Petit mot de l'auteure : Ce texte a été écrit pour la 125e nuit du FoF sur le thème "Armoire". Il répond aussi à plusieurs défis de la Gazette : prompt du jour (c'est la malédiction! elle arrive!), qui est-ce (écrire sur un prince), mot du jour (enfant), fandom du jour (OUAT), défi de Sarah (écrire sur OUAT), alphabet des personnages (Mary Margaret)


Contexte : 1x01 (j'ai plus l'épisode en tête, ya peut-être des petites inexactitudes chronologiques, mais bon le gros y est)

Personnages : [Blanche, Charmant] Regina

Merci à Angelica, Marina, Luna, Jyanadavega, Maya et JessWann pour leurs reviews sur le chapitre précédent.


L'armoire était magnifique.

Le tronc et les branches naissantes, laissées visibles, donnaient un aspect brut et simple à l'ouvrage, ce qui contrastait avec la porte délicatement forgée. Oui, Geppetto c'était incontestablement surpassé. En tant normal, Blanche aurait touché délicatement les reliures, appréciant la textures de celles-ci, laissant flotter son imagination sur ce qu'elle pourrait bien placer à l'intérieur, avant d'ouvrir doucement les battants de bois.

Mais les temps qui couraient étaient tous sauf normaux.

Ils avaient cessés de l'être dès lors que la méchante reine avait juré de réduire leur bonheur à néant – et si il y avait une chose que Blanche reconnaissait à Regina, c'était bien sa ténacité lui permettant d'accomplir tous ses objectifs. La méchante reine viendrait pour eux, Blanche en était sûre et certaine.

Le souvenir de ce moment, où leur mariage avait été gâché par cette funeste promesse, manqua de la faire défaillir, et la jeune femme décida de quitter cette pièce et son armoire. Machinalement, Blanche posa sa main sur son ventre arrondit, où son enfant grandissait, inconscient du danger qui menaçait de les engloutir tous. Ou peut-être pas si inconscient que cela, finalement – comme s'il avait senti le trouble de sa mère, le bébé commença à donner de vigoureux coups de pieds.

- Chut... murmura Blanche. Ça va aller. Tout ira bien.

À ce moment là, Blanche ne savait plus à qui elle disait cela – était-ce à la petite chose dans son ventre, ou bien à elle-même ? Après tout, peut-être que ces phrases étaient vraies. Peut-être que Regina reviendrait sur sa menace, ou peut-être qu'elle n'arriverait pas à la mettre à exécution.

Mais une alarme, résonnant funestement dans le palais, mis à mal son souhait :

- C'est la malédiction ! Elle arrive !

Comme s'il avait conscience que le moment fatidique arrivait, ce fut cet instant que choisit l'enfant pour manifester son envie de venir au monde. Les contractions furent alors intenses, mais pas autant que sa terreur – elle ne voulait pas que ce bébé naisse, pas alors que le sort noir menaçait de tous les détruire. Elle refusait que son enfant paie ses erreurs, elle voulait remonter le temps, redevenir une enfant elle-même et cette fois-ci garder sa langue, elle voulait que le bébé reste en elle, en sécurité, loin du danger. Elle voulait tellement de choses que tout se mélangeait, le passé regretté, le futur loin de son enfant, le présent douloureux...

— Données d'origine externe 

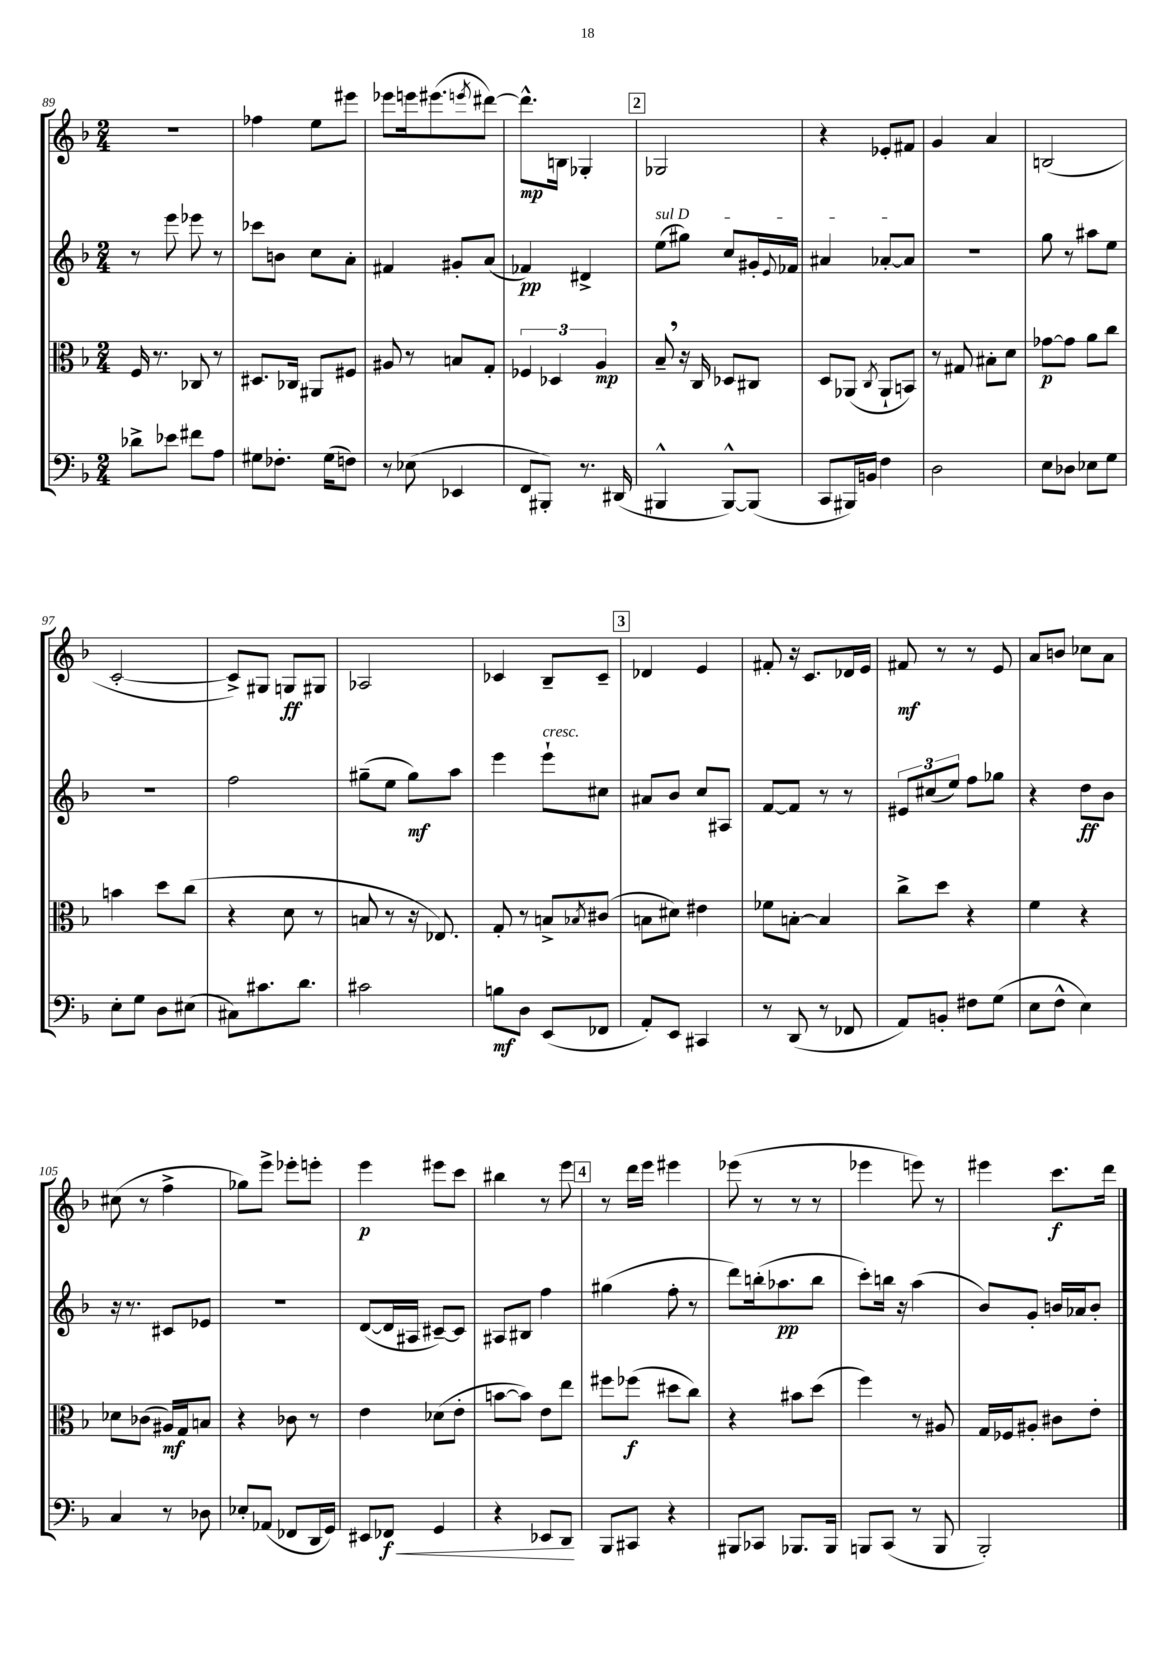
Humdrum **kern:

Mais elle ne put retenir ni le temps, ni le bébé. Comme saisit par l'urgence de la situation, celui-ci se hâta de naître, et Blanche n'eut le temps que de penser C'est trop tôt, l'accouchement aurait dû durer plus longtemps, que Charmant était déjà au-dessus d'elle, emmenant leur bébé loin d'eux, faisant fit de ses supplications, taisant ses propres larmes.

Blanche resta longtemps dans son lit à pleurer, pleurer de douleur, pleurer ses erreurs, pleurer sa fille qu'elle n'avait eu le temps de tenir dans ses bras.

Puis, elle se releva, tremblante – où était Charmant ? Où était Emma ?

Mais ce ne fut ni Charmant, ni Emma qu'elle trouva – ce fut la Méchante Reine, le regard victorieux, lui expliquant ce qu'elle leur réservait.

Et alors que le nuage violet les enveloppait tous, Blanche n'eut le temps que de prier pour que l'armoire ait fonctionné, avant de tout oublier.